Okay, let's see if I've got this right.
The Navy has pretty much ended their much-touted Littoral Combat Ship programme at two hulls, because Congress blanched at the massive cost overruns for the ostensibly "cheap" ship . . . not to mention that the platform, as designed, was incapable of meeting its minimum endurance requirements. Just recently, the Navy also announced, before Congress, that it was terminating the DD(X) programme at just two hulls - Zumwalt and her sister - citing ballooning costs in the programme and "emerging threats," which they conveniently don't expound upon. Hmm. The very same programme that originally called for thirty-two hulls, which was subsequently cut to seven hulls because of rising costs, and which has now been cut to just two hulls . . . because of costs. I seem to remember writing something about this a while ago . . . damn, I'm good.

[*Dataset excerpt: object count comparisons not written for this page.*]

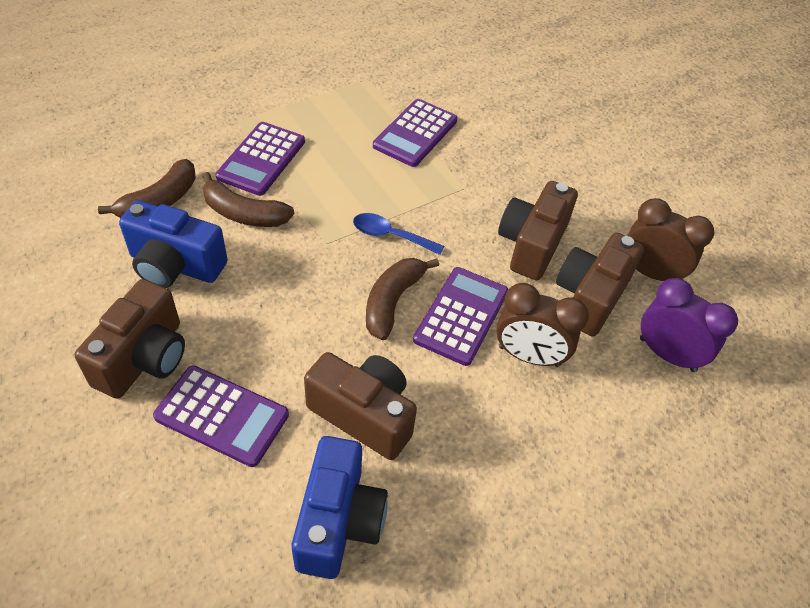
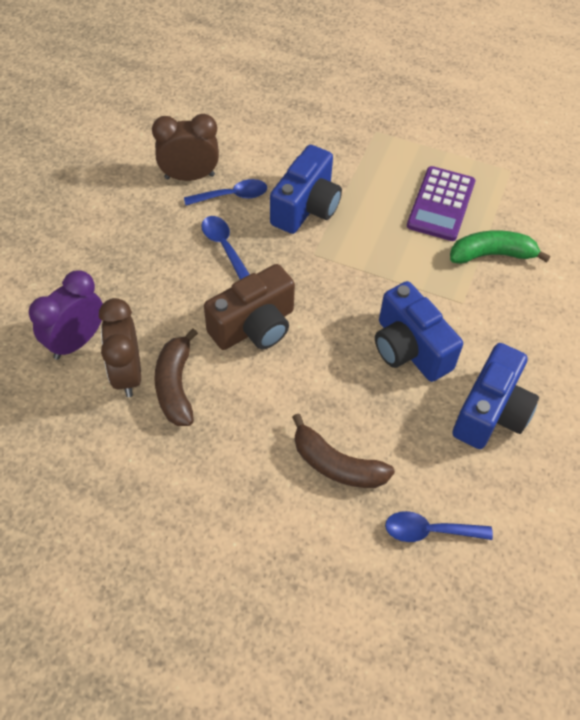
blue camera: 2 -> 3
blue spoon: 1 -> 3
brown banana: 3 -> 2
brown camera: 4 -> 1
green banana: 0 -> 1
purple calculator: 4 -> 1

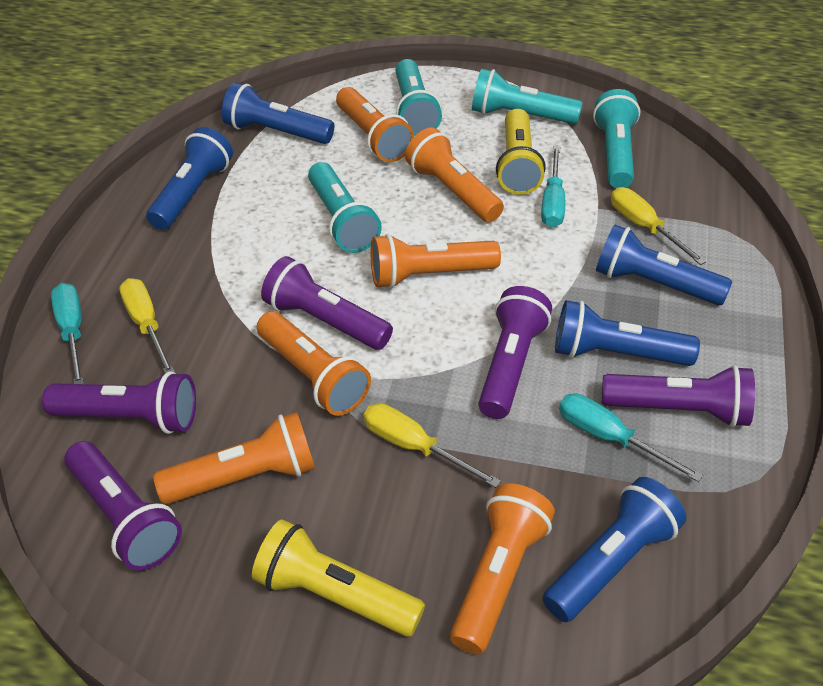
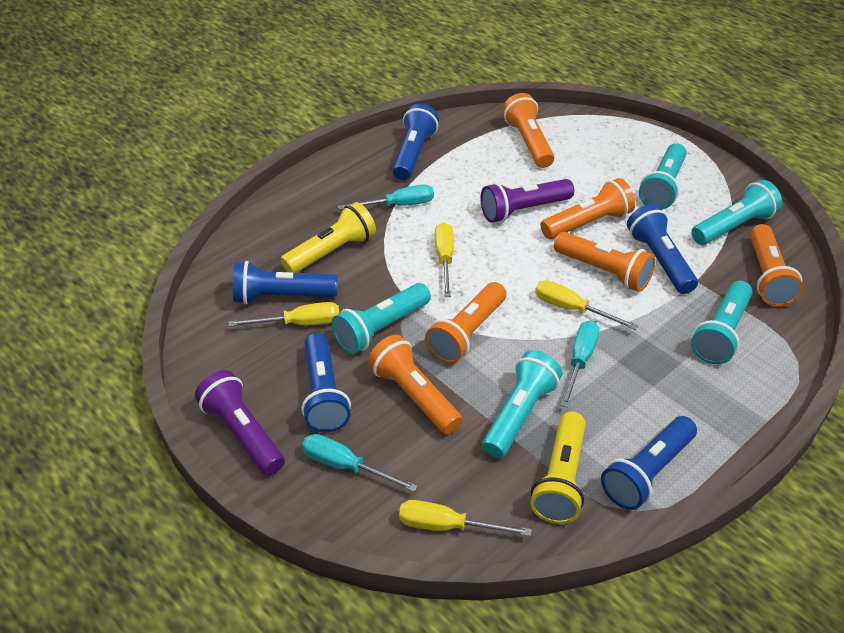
purple flashlight: 5 -> 2
turquoise flashlight: 4 -> 5
yellow screwdriver: 3 -> 4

Now, if the $3.2 billion dollar DD(X) is dead in the water, so to speak, I'm guessing that we can assume CG(X) is likewise dead, since that platform is only a larger and hideously more expensive DD(X). Which means that we now have no follow-on destroyer or cruiser design. But what the hell, we don't have any follow-ons to the various frigate classes we've already retired, and the Oliver Hazard Perry-class frigates we're already well into retiring. And the SSN community has already been decimated. Pretty soon, all we'll have left are the CVNs, the Burke-class DDGs, and a handful of Virginia-class SSNs, what with the Los Angeles-class SSNs leaving that community.

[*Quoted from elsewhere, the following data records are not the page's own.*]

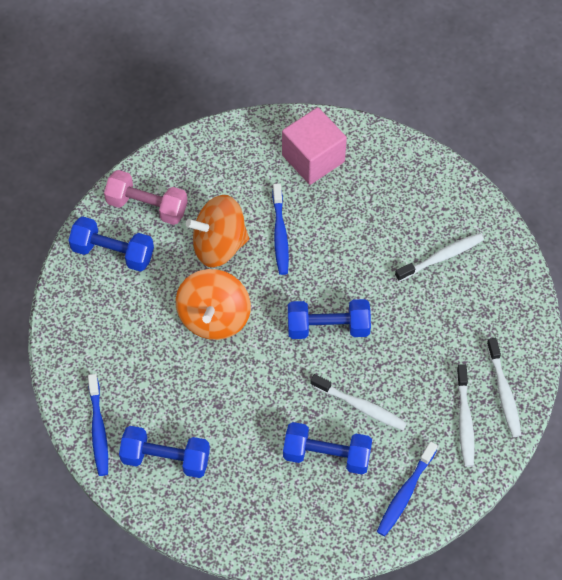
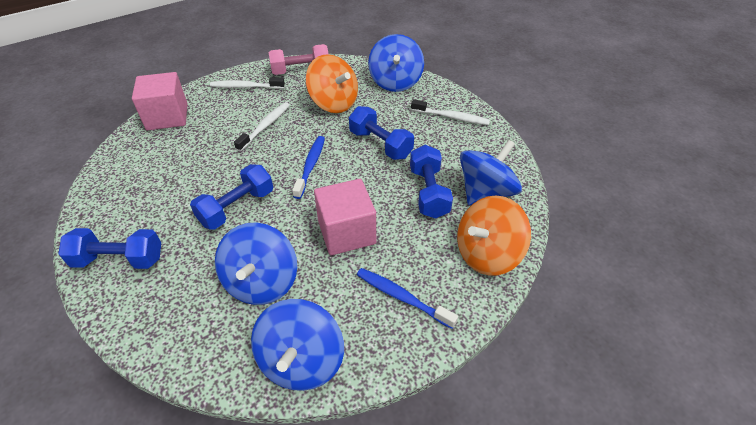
blue spinning top: 0 -> 4
blue toothbrush: 3 -> 2
pink cube: 1 -> 2
white toothbrush: 4 -> 3

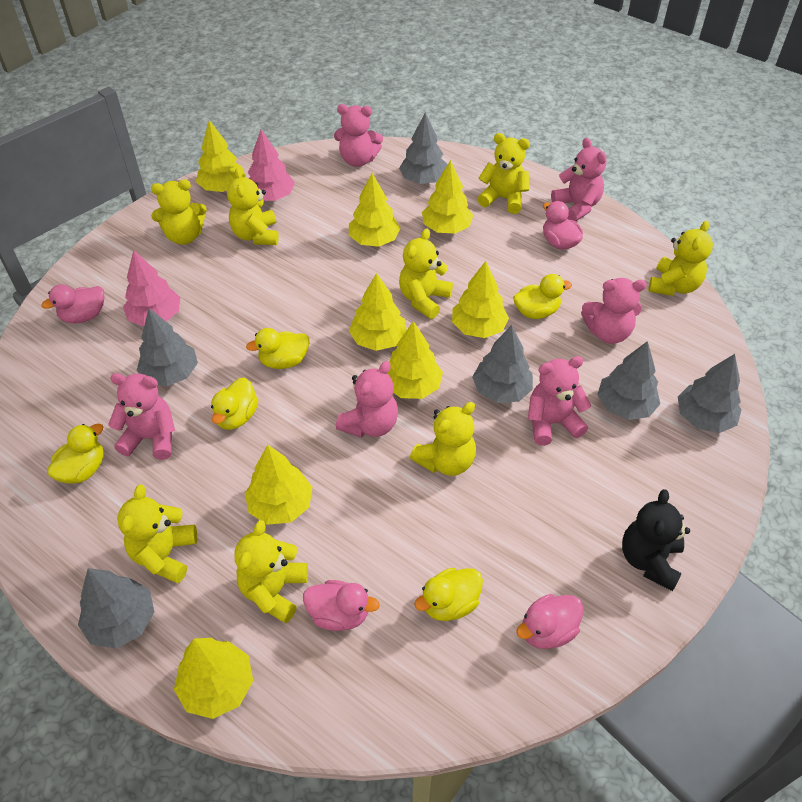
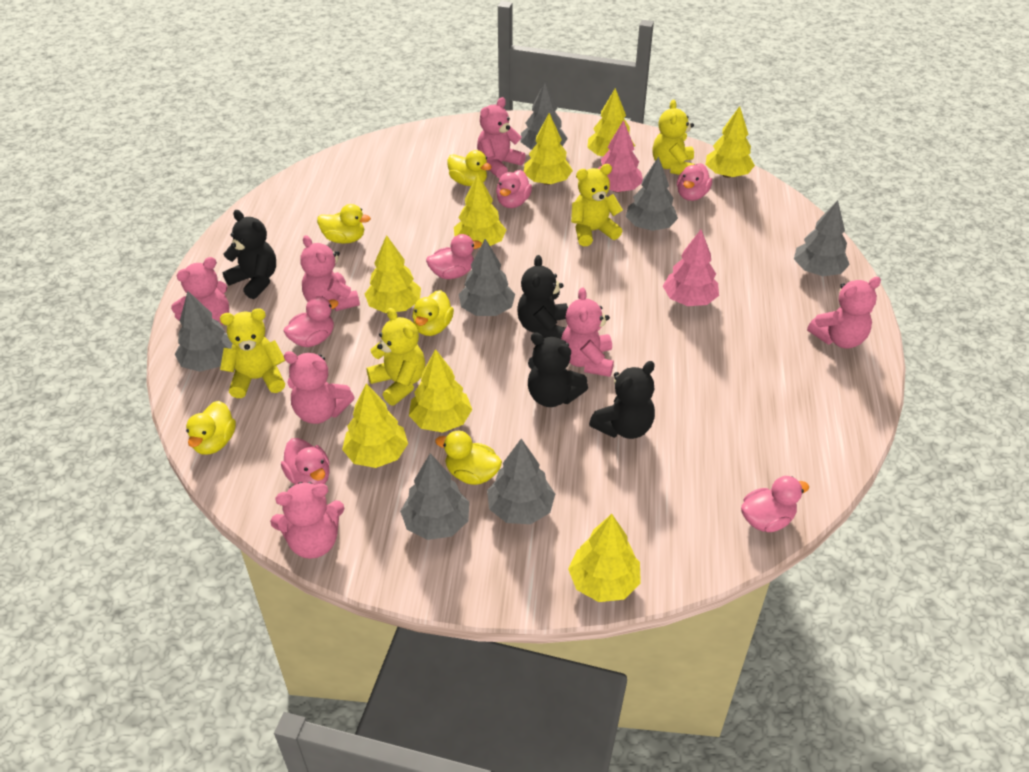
black teddy bear: 1 -> 4
grey tree: 6 -> 7
pink duck: 4 -> 6
pink teddy bear: 6 -> 7
yellow teddy bear: 8 -> 4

On the bright side, however, the Navy is going to take the funds already procured for the DD(X) programme and reopen production for the Burkes. Great, they killed the $3.2 billion dollar ship so they could buy a few more $3 billion dollar ships. The very same ships they claimed needed to be replaced because they were "1980s" technology rapidly being overtaken by emerging technologies and threats.
Anyone else see the contradiction there?
Look, I've always said that DD(X) was too expensive to procure in the numbers needed to adequately replace retiring platforms and keep the Fleet at a strength where it can do all the things we expect it to do. But cost wasn't the only thing that killed that programme. Unproven propulsion and machinery concepts, an inherently unstable and inefficient hull design that was abandoned prior to the First World War, and the blind insistence that the very latest, bleeding-edge electronics technology - technology that obsolesces itself every 18 months, by the way - is what really killed that programme.
Also, one can't help wondering just what these "emerging threats" are that so suddenly rendered DD(X) and, by implication, CG(X), an untenable proposition. Remember, folks, DD(X) was trumpeted as the do-all ship for any combat environment, faster than a speeding bullet, able to leap tall waves at a single bound . . .
There's an implication in there, too, which is that the senior leadership in DoD, both uniformed and civilian, have lost focus on just what it is they're supposed to be doing. What we need are ships that are capable of executing their missions and controlling the seas; what we don't need are horrifically expensive technology demonstrators.
But comfort yourselves with this fact: CVN-21 is still steaming full speed ahead and, by the time the first hull of that $8.2 billion dollar ship hits the outfitting pier, I'm quite confident that the end-cost will be somewhere in the neighbourhood of $12 billion dollars, if not more.
Not so important, I guess, save for the fact that we still seem to be rushing headlong down the path to where the Navy, because of costs and a blind belief that new technology can solve all our problems, will rapidly devolve into a force incapable of even basic coastal defence. We're already well on the way to that.
We're a maritime nation, folks. The economy and the way you live depend, to a not insignificant degree, on the Navy's ability to control the seas and keep them open for commerce - a mission it performs not just for us, but for everybody who conducts trade using the sea.
As one of my least favourite Congressmen used to say, "A billion here, a billion there, and pretty soon you're talking about real money," this is your money that's getting tossed around here like so many Monopoly bills, people. Do something about it.